Very insightful - I have learned this as a researcher, and as an instructor and I look forward to applying the same principle when analyzing a performance problem. 

*      *      *
So, as the workshop has come to a close, here are my final thoughts.

This workshop did a great job introducing key concepts related to performance technology. I really appreciated the stories that were shared and really felt like I learned a great deal from my peers in the workshop. They each had unique perspectives that were refreshing, sometimes challenging, and always insightful.

I think I would like to a few more stories that related what we were learning to the models we learned. I find that listening to stories that are linked to the tools is very helpful. The presenters did a good job with this, and I found that I wanted more. This is probably a good thing - I am left with a strong desire to learn as much as I can, and I am already seeing that the ISPI Performance Conference is giving me much of what I am looking for.

I would highly recommend this workshop and this conference to anyone who would like to enter the world of Human Performance Technology. The people are wonderful, the knowledge is powerful, and I really feel like I am gaining meaningful knowledge.

Thanks to Dr. Addison and Dr. Lane for a great workshop!

1 comment:

Tony Moore said...

I'm glad you had a good experience and that you are eager for more. If you haven't read Tom Gilbert's Human Competence, do so now. Tom's emphasis in this book is on the job level (but, addresses all levels from society down to logistics). Tom is regarded by some as the father of performance technology, which is not too much of an overreach.
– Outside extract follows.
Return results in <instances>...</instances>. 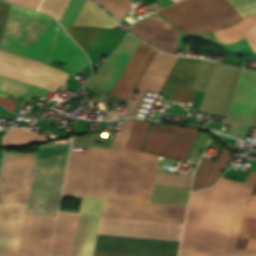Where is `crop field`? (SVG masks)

After that, I suggest Geary Rummler's book, Improving Performance, for insights to integrating organizational level, process level, and job level performance.

While you are at it, read "Change-ABLE Organization" by Bill Daniels and John Mathers. It is my bible when it comes to designing fast and flexible organizations. Also, read Daniels' "Breakthrough Performance" for insights on creating a self-managing workforce. Both books will give you insights you would have thought not possible for an educator.

If you are short on time, read Timm Esque's wonderful little book, "Making an Impact." Timm was highly influenced by both Daniels and Gilbert (Timm hired them to help him straighten out Intel many years ago).

You might also find Aubrey Daniels' book, "Performance Management" very useful. Aubrey's book is the best book on applying Reinforcement Theory (sans the mumbo jumbo) and positive reinforcement to real-world work situations.

If you want more on HPT to read (I tend to classify books on which cell of Gilbert's Behavior Engineering Model or to the part of ISPI HPI model that the book addresses), send me an email.